Mix and massage into your hair from root to ends.  Put on a shower cap or plastic wrap- leave on 30 minutes.  Then rinse and condition.

Deep Conditioning

Avid swimmers can benefit from a deep conditioning treatment once a week.  An avocado and coconut milk hair mask is a really great all-natural deep conditioning treatment that will help replace moisture and add lots of sheen to hair that has been stressed from a day of water and sun.

Damage Prevention

Six tips of prevention for salt or chlorine damage:

1. Before swimming, soak your hair in fresh water. If the shafts are bloated with water, it will take longer for chlorine and salt to have a negative effect. Your hair becomes like a saturated sponge that cannot absorb anything more. This is effective protection for short swims.

2. Wet your hair, then add a light coat of hair oil, or olive oil. Make sure you get the oil all the way to the ends. If you do not have oil, use a bit of hair conditioner. Do not get the oil on your scalp when under the sun. If you have ever combed your hair over a sun burnt head, you will know why.

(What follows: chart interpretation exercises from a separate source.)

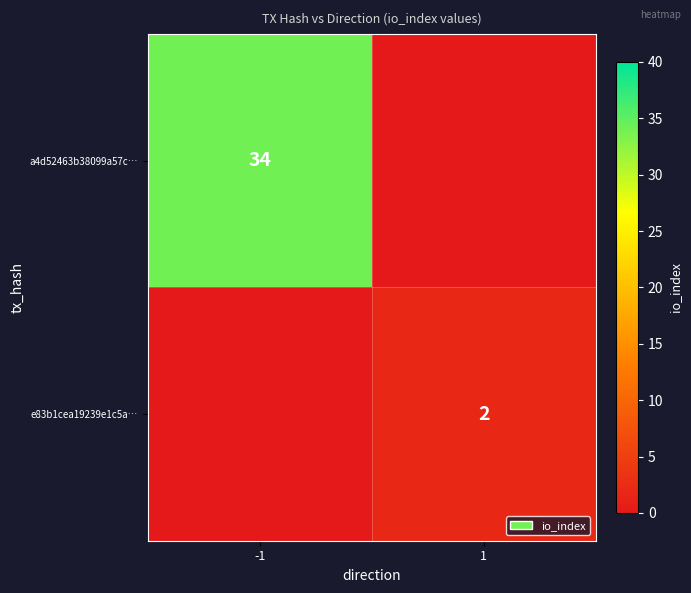

Is it true that a4d52463b38099a57c… equals 12 at -1?

False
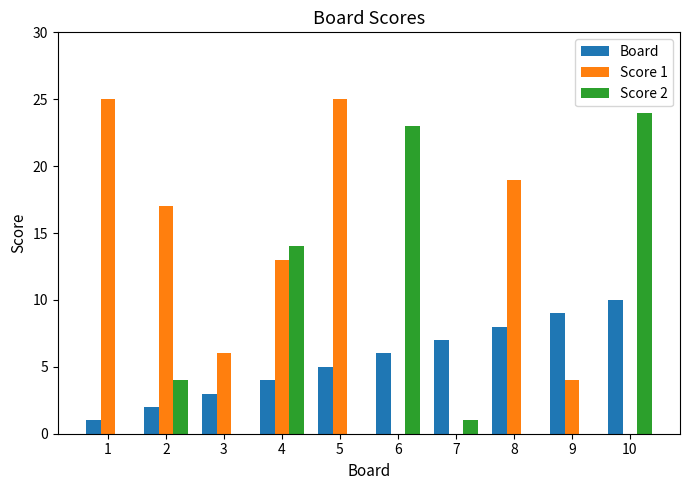

Is it true that Score 1 equals 38 at 5?

False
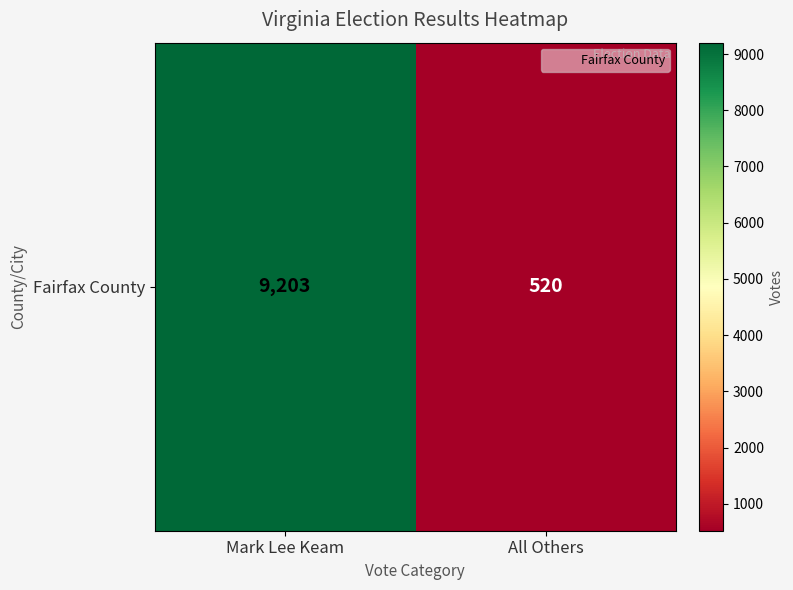

What is the difference between the maximum and minimum values?

8683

3. Wearing a swimming cap will prevent most of your hair from getting soaked with chlorine or salt. To make the cap more effective, soak your hair in fresh water and run a little oil or conditioner through it, before pulling on the cap.

4.Buy a hair conditioner or conditioning spray with UV Protection and use it before your trip to the beach.

5. Get plenty of vitamins A, C, E, and calcium to keep skin and hair healthy from the inside.

6. Cut your hair.  Trim the ends to remove split ends.  This will help prevent your hair from looking dry or frizzy.

Have fun swimming this summer and protect your hair!